Many might call me a manipulative asshole for writing this in the first place, but to this I retort: the only way I am able to manipulate you is because you continue to incorrectly judge me! If you gave me a once over and said "Wow, what a remarkably self-aware and conscious young man" my efforts would be wasted and ineffective on you.  This is why I employ the word "frat".  Unlike some of my brothers, I am a pretty clean cut "frat boy".  I like button-up oxford shirts, clean fitted jeans or khakis, pea coats, and sweaters. I've even been called a "prepster" from time to time ( a mix of "preppy" and "hipster").  While I might emanate an aristocratic air, I don't usually come off as a disgusting party boy that excels at Tony Hawk Pro Skater.  That's why I have to level people's expectations by labeling myself, and I have to say it has yielded nothing but good results.
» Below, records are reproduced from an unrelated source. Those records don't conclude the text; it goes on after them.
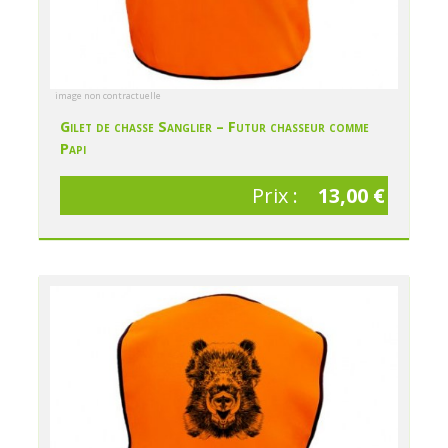
image non contractuelle
Gilet de chasse Sanglier – Futur chasseur comme
Papi
Prix :
13,00 €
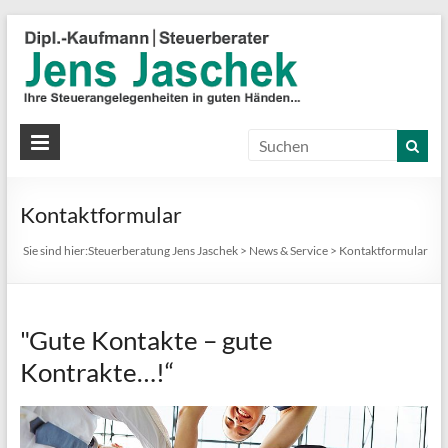
S
J
J
Ih
St
Kontaktformular
in
gu
Sie sind hier:
Steuerberatung Jens Jaschek
>
News & Service
>
Kontaktformular
Hä
"Gute Kontakte – gute
Kontrakte…!“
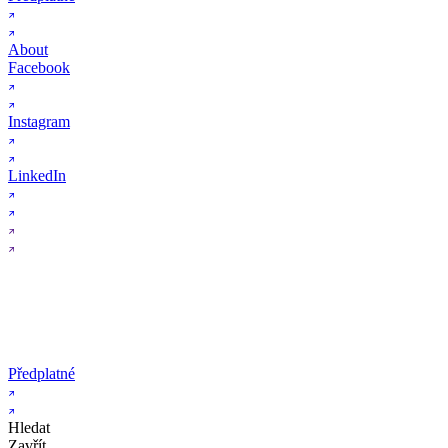
About
Facebook
Instagram
LinkedIn
Předplatné
Hledat
Zavřít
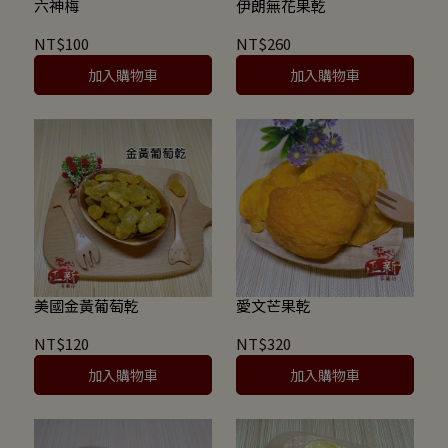
六神梅
伊朗無花果乾
NT$100
NT$260
加入購物車
加入購物車
美國金黃葡萄乾
愛文芒果乾
NT$120
NT$320
加入購物車
加入購物車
In the arena of school politics, wherein last year I held a Student Body Vice-President position, this disorienting tactic enabled me to befriend members of all campus factions, including fire dancing club leaders, school newspaper editors, and even social justice champions (the traditional antagonist of the frat boy).  And the reality is, this tactic isn't complete bullshit--it results in legitimate non-traditional friendships.  Some of the most important and meaningful people I know around campus have been met through this process.  It's not always easy to reach out to individuals who have already judged you, but it can be a personally and socially rewarding experience.  Our class convocation speaker, Jonah Lehrer, author of Proust Was a Neuroscientist and How We Decide, left my matriculating class with a piece of advice on how to build valuable partnerships.  He said, and I paraphrase, that the most compelling ideas come from multi-disciplinary discussions, and that the atomic unit that builds such ideas are unexpected friendships.  He suggested that we reach out and talk to the quiet kid in the back of the math class, the bassoon player with the funny glasses, the oversized football McNugget.  So to that, I say, frat on sirs.  Frat on.